The simplest condenser mic circuit is a single JFET, one of the ones made for electret mics with an internal diode to provide the gate reference, one resistor, and one capacitor. It’s covered here and here. It works well with electret capsules with internal FETs as well as electrets using an external FET. Not so hot, however for an externally polarized capsule because the bias voltage for the capsule is not filtered, and any noise on the 48V phantom power supply goes straight out with the audio signal.

The drawing above shows an electret mic where the FET is built into the capsule.

A version with external FET and an externally polarized so called “true condenser” capsule.

The next step in complexity is found in cheap Asian electret mics. The FET may be part of the capsule or mounted on the PCB, which is typically soldered directly to the XLR plug as shown in the photo at the top of the page. Notice that pin 3 of the XLR is not connected to anything, so noise pickup is likely, and the cable impedance is unbalanced. So how can this work? The FET can’t stand more than about 20V. The PNP is turned on hard enough to pull pin 2 down to around 10V. The 2K2 drain load resistor for the FET is “bootstrapped” that is, both ends go

up and down together because the PNP output transistor is an emitter follower with no voltage gain. In theory that should reduce distortion, but as it turns out, there’s enough distortion elsewhere to cover up any benefit.

The next improvement would be to double up and make the circuit balanced, so some of the distortion cancels, the impedances on pins 2 & 3 are the same, and both pins carry signal. This still only works with electret capsules and the special FETs with diodes on the gate.

Next in complications, power the FET from the collector current of the output stage as in:

At the bottom of the page. Draws less power from 48V, and adds filtering to FET power supply at the expense of 1 more resistor and 2 capacitors.

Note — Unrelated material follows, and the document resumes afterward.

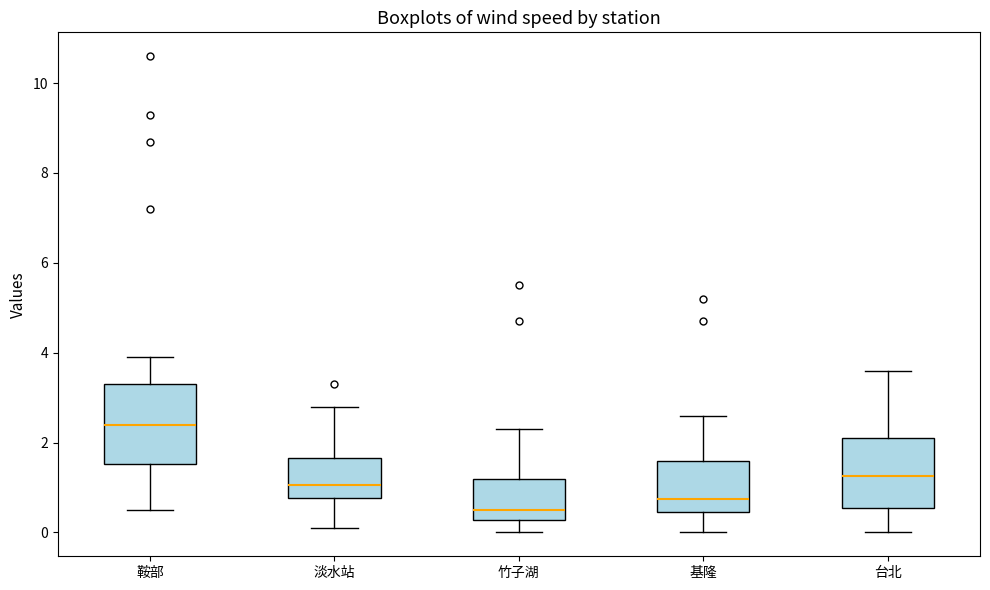

Comparing the boxes themselves (not the whiskers), which one is the tallest?

鞍部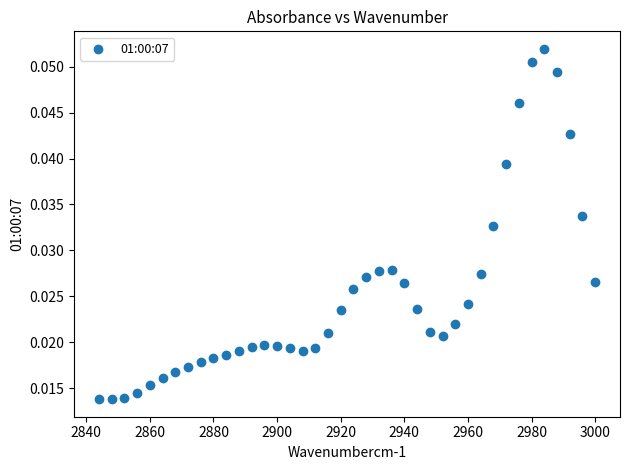

How many points are shown in the scatter plot?

40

Add a zener diode and another RC filter to the FET power supply, and we have the “Alice” circuit.

It’s covered in depth here, so I won’t go over it again.

Add a 2N5551 oscillator and voltage doubler to provide 60V or so for polarizing a regular condenser capsule, and we have the classic Schoeps circuit in most of its glory. Admittedly, an MXL 603S is possibly less glorious than an original Schoeps CMC-5, but all the important circuit elements are present.